Under the collective agreement, seniority is by classification. Thus, article 23.3 of the collective agreement makes the following provisions:

23.3 Seniority of employees in each of the following crafts covered by this agreement shall, except as otherwise provided herein and in the respective craft special rules, be confined to the seniority terminal at which employed, and to the date of entry into their respective classifications:

Boilermakers – Helpers

Blacksmiths – Helpers

Carmen(and other trades represented – Helpers

by Carmen’s Organization)

Coach Cleaners

Electrical Workers – Helpers

Machinists – Helpers

Moulders – Helpers

Pipefitters – Helpers

Sheet Metal workers – Helpers

Except as may be otherwise mutually agreed between the individual crafts and the Railways concerned, the main shops of the respective Railways will be regarded under this Rule 23.3 as separate seniority terminals for the purpose of seniority.

Where Helpers or others are temporarily promoted to be machinists pursuant to article 53.12, they do not thereby become members of the Machinist classification, and do not go onto the Machinists’ seniority list. Only after considerable experience and a qualifying test does that happen, as is clear from the second paragraph of article 53.12, which is as follows:

53.12 … An employee from within the craft promoted to temporary machinist may, after having accumulated four years’ experience as a machinist, be given the qualifying test of the craft and if successful will be placed on the machinists’ permanent seniority list and will be credited with one year’s seniority as of the date he accumulated the four years’ experience and will forfeit all seniority rights in the classification or classifications from which promoted as of that date.

Thus, the Machinist Helpers, junior to the grievor, who had been temporarily promoted before him and had thus worked as machinists longer than him, were still not members of the Machinist classification, and not on the Machinists’ seniority list.
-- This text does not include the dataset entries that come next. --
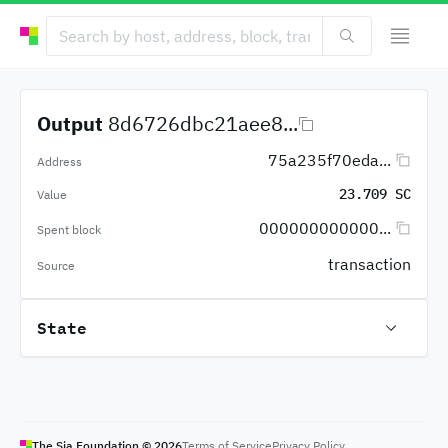
Output
8d6726dbc21aee8...
75a235f70eda...
Address
23.709 SC
Value
000000000000...
Spent block
transaction
Source
State
The Sia Foundation ©
2026
Terms of Service
Privacy Policy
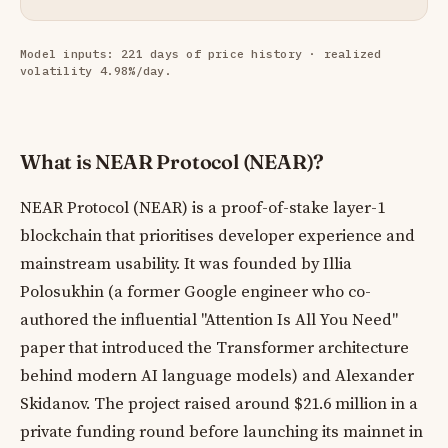
Model inputs: 221 days of price history · realized
volatility 4.98%/day.
What is NEAR Protocol (NEAR)?
NEAR Protocol (NEAR) is a proof-of-stake layer-1
blockchain that prioritises developer experience and
mainstream usability. It was founded by Illia
Polosukhin (a former Google engineer who co-
authored the influential "Attention Is All You Need"
paper that introduced the Transformer architecture
behind modern AI language models) and Alexander
Skidanov. The project raised around $21.6 million in a
private funding round before launching its mainnet in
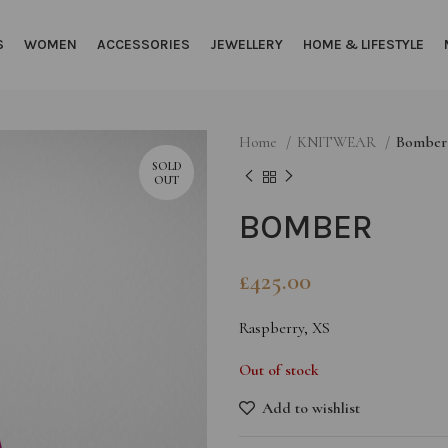
S
WOMEN
ACCESSORIES
JEWELLERY
HOME & LIFESTYLE
Home
KNITWEAR
Bomber
SOLD
OUT
BOMBER
£
425.00
Raspberry, XS
Out of stock
Add to wishlist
By article 23.15, layoffs are to be in "reverse seniority order as per Rule 23.3", which is clearly a reference to the order in which employees stand on their respective classification seniority lists. There are no craft special rules which provide otherwise.

Article 23.14 of the collective agreement is as follows:

23.14 The exercising of seniority within a seniority terminal to displace a junior employee shall not be permitted except when positions are abolished or rate of pay, or hours of work, or days off are changed.
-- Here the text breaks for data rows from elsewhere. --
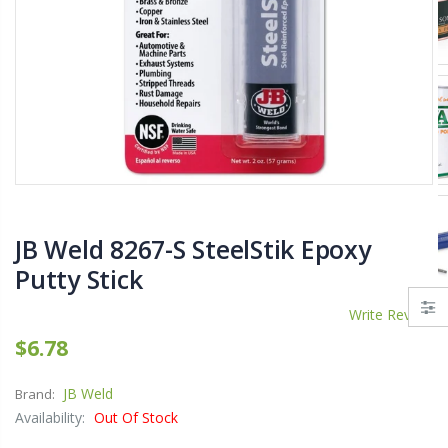
$11.25
$27.50
YediKedi Plug and Pour - Turn Your Bottle Into A Jug (Multiple Colors)
Briwax Furniture Wax Polish – Cleans, Stains & Polishes Wood Surfaces (7 Pounds / 0.9 Gallon)
$9.50
$182.50
Lutz 6-IN-1 Ratcheting Screwdriver
JB Weld 8267-S SteelStik Epoxy
$12.98
Putty Stick
Write Review
$6.78
JB Weld
Brand:
Availability:
Out Of Stock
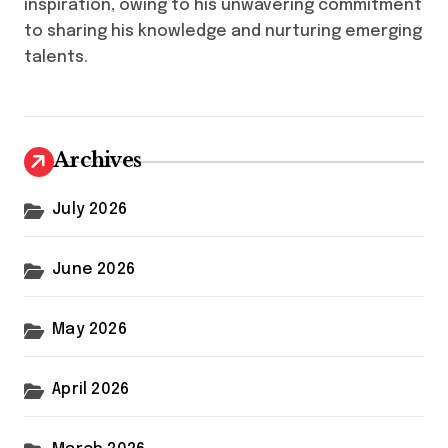
inspiration, owing to his unwavering commitment
to sharing his knowledge and nurturing emerging
talents.
Archives
July 2026
June 2026
May 2026
April 2026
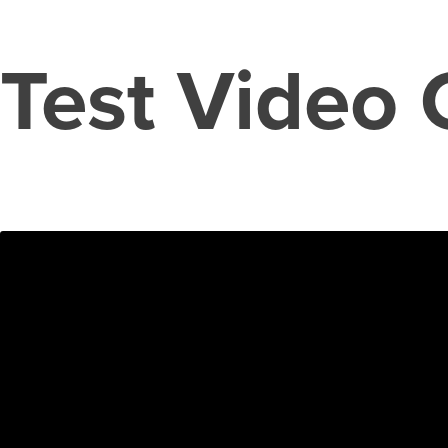
Test Video 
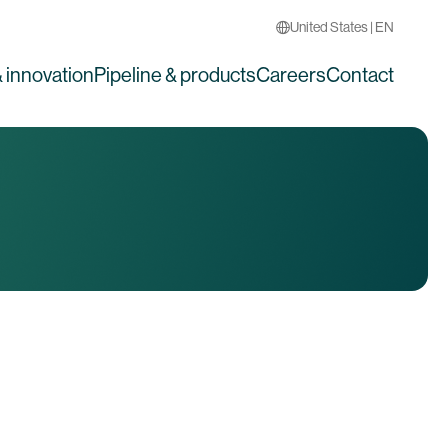
United States | EN
 innovation
Pipeline & products
Careers
Contact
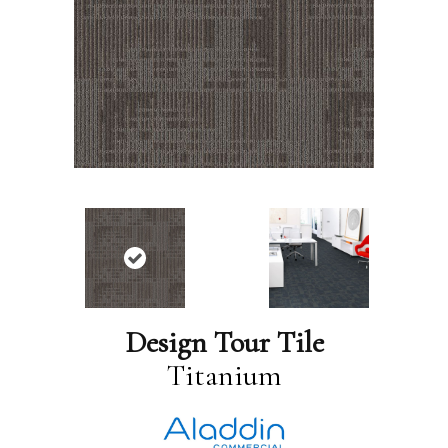
Design Tour Tile
Titanium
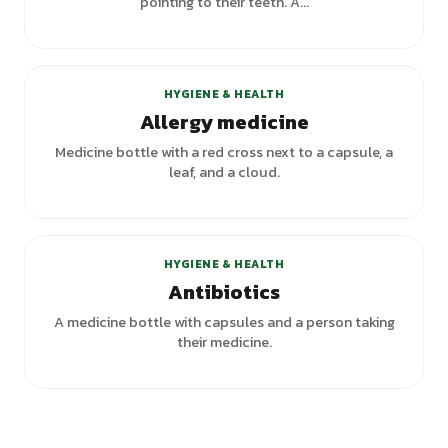
pointing to their teeth. A...
HYGIENE & HEALTH
Allergy medicine
Medicine bottle with a red cross next to a capsule, a
leaf, and a cloud.
HYGIENE & HEALTH
Antibiotics
A medicine bottle with capsules and a person taking
their medicine.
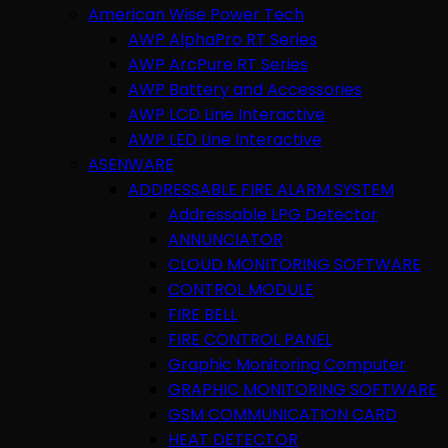
American Wise Power Tech
AWP AlphaPro RT Series
AWP ArcPure RT Series
AWP Battery and Accessories
AWP LCD Line Interactive
AWP LED Line Interactive
ASENWARE
ADDRESSABLE FIRE ALARM SYSTEM
Addressable LPG Detector
ANNUNCIATOR
CLOUD MONITORING SOFTWARE
CONTROL MODULE
FIRE BELL
FIRE CONTROL PANEL
Graphic Monitoring Computer
GRAPHIC MONITORING SOFTWARE
GSM COMMUNICATION CARD
HEAT DETECTOR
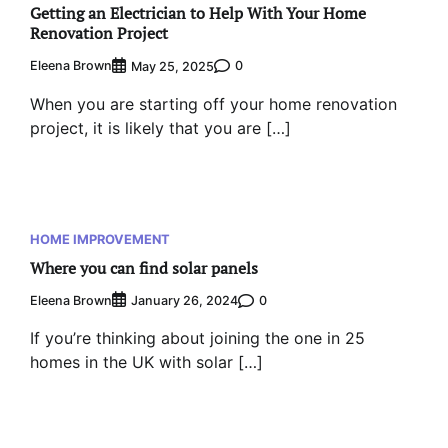
Getting an Electrician to Help With Your Home
Renovation Project
Eleena Brown
0
May 25, 2025
When you are starting off your home renovation
project, it is likely that you are […]
HOME IMPROVEMENT
Where you can find solar panels
Eleena Brown
0
January 26, 2024
If you’re thinking about joining the one in 25
homes in the UK with solar […]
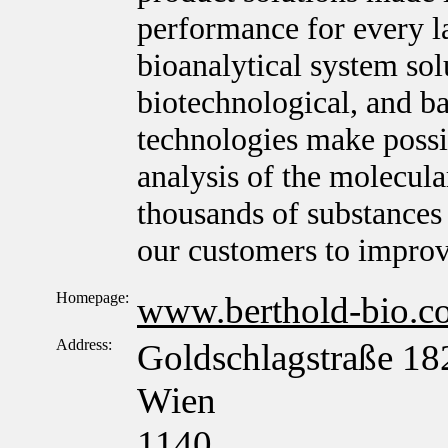
performance for every l
bioanalytical system sol
biotechnological, and ba
technologies make possib
analysis of the molecula
thousands of substances 
our customers to improv
Homepage:
www.berthold-bio.c
Address:
Goldschlagstraße 18
Wien
1140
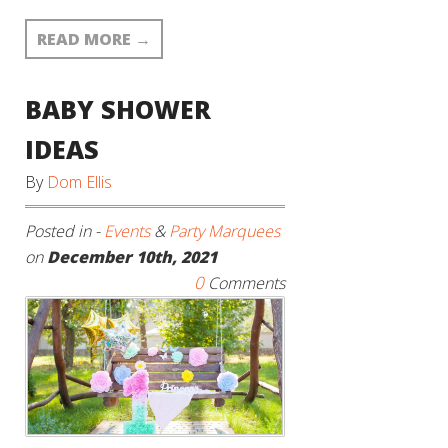
READ MORE
→
BABY SHOWER
IDEAS
By
Dom Ellis
Posted in -
Events
&
Party Marquees
on
December 10th, 2021
0
Comments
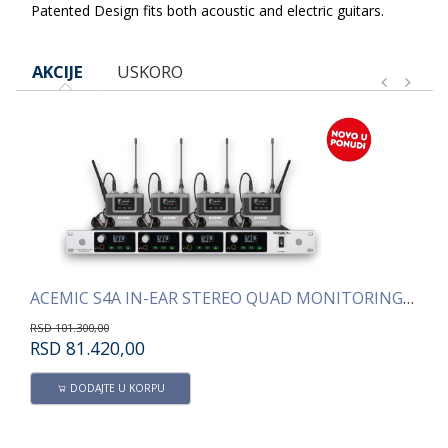
Patented Design fits both acoustic and electric guitars.
AKCIJE
USKORO
ACEMIC S4A IN-EAR STEREO QUAD MONITORING SISTEM
AC
RSD
101.300,00
RS
RSD
81.420,00
R
DODAJTE U KORPU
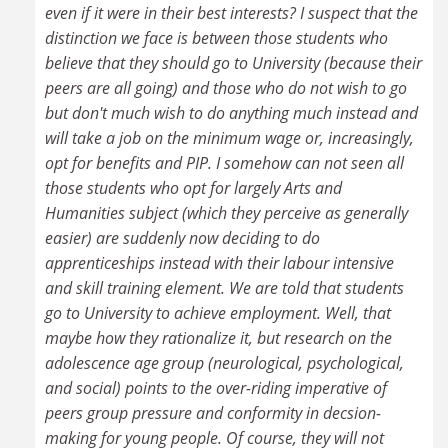
even if it were in their best interests? I suspect that the
distinction we face is between those students who
believe that they should go to University (because their
peers are all going) and those who do not wish to go
but don't much wish to do anything much instead and
will take a job on the minimum wage or, increasingly,
opt for benefits and PIP. I somehow can not seen all
those students who opt for largely Arts and
Humanities subject (which they perceive as generally
easier) are suddenly now deciding to do
apprenticeships instead with their labour intensive
and skill training element. We are told that students
go to University to achieve employment. Well, that
maybe how they rationalize it, but research on the
adolescence age group (neurological, psychological,
and social) points to the over-riding imperative of
peers group pressure and conformity in decsion-
making for young people. Of course, they will not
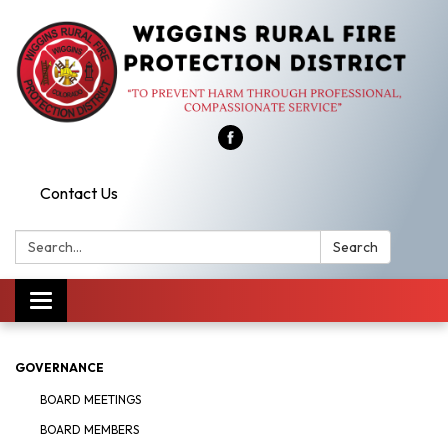
Contact Us
Search:
Search
Toggle
navigation
GOVERNANCE
BOARD MEETINGS
BOARD MEMBERS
The affected employee shall have the right to displace the junior employee in the designated work area of his choice with the shift, day off, hours of work, and rates of pay of his choice, except as may be provided in the Craft Special Rules.
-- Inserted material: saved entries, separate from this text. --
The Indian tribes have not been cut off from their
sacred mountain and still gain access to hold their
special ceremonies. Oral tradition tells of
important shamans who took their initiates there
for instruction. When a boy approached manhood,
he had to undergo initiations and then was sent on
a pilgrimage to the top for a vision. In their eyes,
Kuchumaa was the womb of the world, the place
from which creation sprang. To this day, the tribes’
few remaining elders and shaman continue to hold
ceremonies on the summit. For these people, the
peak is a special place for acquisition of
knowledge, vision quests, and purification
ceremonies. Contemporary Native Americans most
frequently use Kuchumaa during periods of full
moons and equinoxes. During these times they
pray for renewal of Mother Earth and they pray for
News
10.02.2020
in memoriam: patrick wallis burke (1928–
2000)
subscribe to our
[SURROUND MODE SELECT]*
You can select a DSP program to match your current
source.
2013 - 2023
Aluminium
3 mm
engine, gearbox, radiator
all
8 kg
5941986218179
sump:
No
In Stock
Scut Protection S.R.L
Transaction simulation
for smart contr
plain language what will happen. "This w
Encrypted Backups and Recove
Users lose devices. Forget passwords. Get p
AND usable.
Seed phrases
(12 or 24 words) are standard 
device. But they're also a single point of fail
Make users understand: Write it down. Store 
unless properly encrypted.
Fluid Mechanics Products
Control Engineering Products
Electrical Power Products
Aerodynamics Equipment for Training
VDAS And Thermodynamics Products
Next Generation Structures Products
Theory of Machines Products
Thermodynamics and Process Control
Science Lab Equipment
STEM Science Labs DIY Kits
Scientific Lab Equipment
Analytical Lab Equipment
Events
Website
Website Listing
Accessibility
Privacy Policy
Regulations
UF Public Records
For the purpose of this Rule 23.14 the designated work area shall be as defined in bulletining positions in accordance with Rule 23.11. Such employee initially affected shall be given during his regular working hours, as much advance notice as possible but, in any event, not less than twenty-four hours. The affected employee shall make his intentions known within forty-eight hours of notification and subsequent displacement shall be made without undue delay. The Local Committee shall be consulted.

In the instant case, it follows from the seniority provisions set out above that the grievor ought not to have been laid off from the position to which he had been temporarily promoted while employees in his own classification, junior to him, were retained. While it may be thought undesirable, from one point of view at least, that the grievor although recently promoted, should thus "scoop" those who had been promoted before him, the fact is that the grievor had greater seniority, in the appropriate seniority group, than they did. The collective agreement does not establish a separate seniority classification for those temporarily promoted in cases such as this.

For the foregoing reasons, the grievance is allowed. It is my award that the grievor, who has again been temporarily promoted to machinist’s work. be compensated for loss of earnings attributable to his improper lay-off.

DATED AT TORONTO, this 24th day of June, 1981.